> Work request:
Repeat the lines below exactly as written, please, from the line with "econômico-financeira, assim consideradas" to the line with "Considerando que o", both lines included, and no others.

::::::::::

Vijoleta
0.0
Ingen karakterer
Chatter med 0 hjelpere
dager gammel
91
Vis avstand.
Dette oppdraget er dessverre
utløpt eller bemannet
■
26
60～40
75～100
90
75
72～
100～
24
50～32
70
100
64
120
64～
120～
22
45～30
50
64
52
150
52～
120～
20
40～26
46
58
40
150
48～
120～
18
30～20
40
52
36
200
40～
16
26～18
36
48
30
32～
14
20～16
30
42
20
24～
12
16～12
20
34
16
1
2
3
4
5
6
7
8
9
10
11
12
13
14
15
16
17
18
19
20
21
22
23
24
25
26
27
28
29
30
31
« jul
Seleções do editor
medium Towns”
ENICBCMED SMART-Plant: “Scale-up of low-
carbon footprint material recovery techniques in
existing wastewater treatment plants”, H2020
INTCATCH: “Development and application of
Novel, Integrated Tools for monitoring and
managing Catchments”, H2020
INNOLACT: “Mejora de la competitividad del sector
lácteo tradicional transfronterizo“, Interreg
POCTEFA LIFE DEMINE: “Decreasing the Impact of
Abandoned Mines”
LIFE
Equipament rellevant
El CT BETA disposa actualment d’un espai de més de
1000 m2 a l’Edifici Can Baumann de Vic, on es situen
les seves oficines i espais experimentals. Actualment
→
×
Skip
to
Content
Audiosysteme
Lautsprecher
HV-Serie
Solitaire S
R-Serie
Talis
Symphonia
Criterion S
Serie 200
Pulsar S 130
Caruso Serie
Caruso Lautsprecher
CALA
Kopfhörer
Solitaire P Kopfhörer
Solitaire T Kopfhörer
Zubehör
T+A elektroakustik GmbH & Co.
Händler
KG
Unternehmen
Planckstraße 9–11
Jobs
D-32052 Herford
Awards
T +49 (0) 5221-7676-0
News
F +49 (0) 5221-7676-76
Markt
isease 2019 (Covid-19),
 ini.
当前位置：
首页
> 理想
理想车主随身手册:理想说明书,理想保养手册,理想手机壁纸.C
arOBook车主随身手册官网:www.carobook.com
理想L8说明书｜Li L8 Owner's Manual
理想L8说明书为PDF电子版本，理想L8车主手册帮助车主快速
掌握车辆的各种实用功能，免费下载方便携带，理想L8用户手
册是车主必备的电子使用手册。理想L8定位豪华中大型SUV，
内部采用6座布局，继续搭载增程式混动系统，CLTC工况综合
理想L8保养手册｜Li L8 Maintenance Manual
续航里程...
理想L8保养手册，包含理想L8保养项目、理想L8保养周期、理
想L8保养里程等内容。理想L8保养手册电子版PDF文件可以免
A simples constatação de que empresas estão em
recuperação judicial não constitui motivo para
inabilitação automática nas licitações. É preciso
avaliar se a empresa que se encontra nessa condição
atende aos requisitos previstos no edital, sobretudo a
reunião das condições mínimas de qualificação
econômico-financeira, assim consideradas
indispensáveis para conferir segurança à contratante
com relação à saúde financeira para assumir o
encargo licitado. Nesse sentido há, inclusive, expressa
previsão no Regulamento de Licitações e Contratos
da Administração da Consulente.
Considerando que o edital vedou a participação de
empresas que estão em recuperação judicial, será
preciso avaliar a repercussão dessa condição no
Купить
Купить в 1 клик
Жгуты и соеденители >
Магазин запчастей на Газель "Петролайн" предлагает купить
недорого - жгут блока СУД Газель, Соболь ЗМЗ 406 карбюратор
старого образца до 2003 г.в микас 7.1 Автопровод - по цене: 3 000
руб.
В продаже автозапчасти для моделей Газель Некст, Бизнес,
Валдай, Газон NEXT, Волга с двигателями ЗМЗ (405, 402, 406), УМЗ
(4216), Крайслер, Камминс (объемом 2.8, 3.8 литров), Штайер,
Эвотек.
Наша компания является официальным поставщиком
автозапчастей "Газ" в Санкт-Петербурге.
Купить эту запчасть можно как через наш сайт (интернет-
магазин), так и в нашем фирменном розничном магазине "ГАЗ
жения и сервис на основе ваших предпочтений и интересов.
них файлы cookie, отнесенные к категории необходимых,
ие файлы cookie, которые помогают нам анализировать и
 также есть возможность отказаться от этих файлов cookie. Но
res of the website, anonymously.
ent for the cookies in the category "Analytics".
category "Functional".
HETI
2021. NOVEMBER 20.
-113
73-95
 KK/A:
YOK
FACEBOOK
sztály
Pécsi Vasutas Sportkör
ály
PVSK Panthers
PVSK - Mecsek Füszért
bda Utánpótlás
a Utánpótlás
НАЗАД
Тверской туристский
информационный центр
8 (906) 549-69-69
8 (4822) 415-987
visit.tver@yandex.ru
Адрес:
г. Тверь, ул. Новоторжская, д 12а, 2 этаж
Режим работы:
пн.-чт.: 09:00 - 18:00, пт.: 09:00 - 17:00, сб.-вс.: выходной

::::::::::

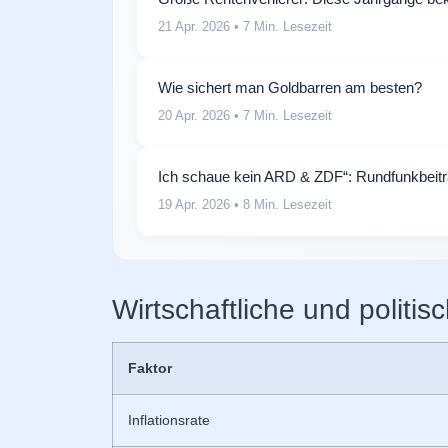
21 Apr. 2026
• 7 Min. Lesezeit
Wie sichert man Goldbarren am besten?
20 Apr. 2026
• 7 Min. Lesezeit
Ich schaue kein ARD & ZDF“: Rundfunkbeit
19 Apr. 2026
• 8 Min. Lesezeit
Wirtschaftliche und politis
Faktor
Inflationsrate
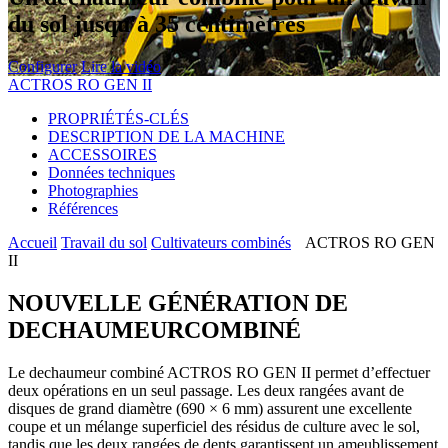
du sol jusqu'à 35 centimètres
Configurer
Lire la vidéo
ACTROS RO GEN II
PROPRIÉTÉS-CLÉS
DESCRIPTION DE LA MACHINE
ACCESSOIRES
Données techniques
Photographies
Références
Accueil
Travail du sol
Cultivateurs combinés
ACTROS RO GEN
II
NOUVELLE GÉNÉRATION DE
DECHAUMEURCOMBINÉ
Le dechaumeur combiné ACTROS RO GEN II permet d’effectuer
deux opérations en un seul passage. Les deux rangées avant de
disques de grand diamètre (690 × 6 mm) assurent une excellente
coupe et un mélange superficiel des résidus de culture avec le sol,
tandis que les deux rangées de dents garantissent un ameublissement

::::::::::

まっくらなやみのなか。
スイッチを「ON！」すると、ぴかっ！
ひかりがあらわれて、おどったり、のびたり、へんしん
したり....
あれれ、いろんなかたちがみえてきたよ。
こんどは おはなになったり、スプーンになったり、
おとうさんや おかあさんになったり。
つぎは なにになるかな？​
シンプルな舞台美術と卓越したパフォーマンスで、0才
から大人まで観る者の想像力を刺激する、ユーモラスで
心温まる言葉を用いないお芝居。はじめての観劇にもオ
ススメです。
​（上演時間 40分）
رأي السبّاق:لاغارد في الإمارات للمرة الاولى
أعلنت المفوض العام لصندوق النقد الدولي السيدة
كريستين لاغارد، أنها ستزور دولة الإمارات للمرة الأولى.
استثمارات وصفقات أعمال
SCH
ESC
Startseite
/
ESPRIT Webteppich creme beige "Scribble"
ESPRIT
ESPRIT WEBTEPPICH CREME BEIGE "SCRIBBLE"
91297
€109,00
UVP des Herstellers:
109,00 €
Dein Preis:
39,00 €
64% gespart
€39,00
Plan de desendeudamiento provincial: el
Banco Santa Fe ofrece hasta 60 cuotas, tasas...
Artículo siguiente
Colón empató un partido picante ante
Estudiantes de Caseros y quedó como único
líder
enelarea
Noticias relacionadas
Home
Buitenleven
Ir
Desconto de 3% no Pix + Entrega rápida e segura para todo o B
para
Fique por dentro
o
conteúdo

::::::::::

> Your response:
econômico-financeira, assim consideradas
indispensáveis para conferir segurança à contratante
com relação à saúde financeira para assumir o
encargo licitado. Nesse sentido há, inclusive, expressa
previsão no Regulamento de Licitações e Contratos
da Administração da Consulente.
Considerando que o edital vedou a participação de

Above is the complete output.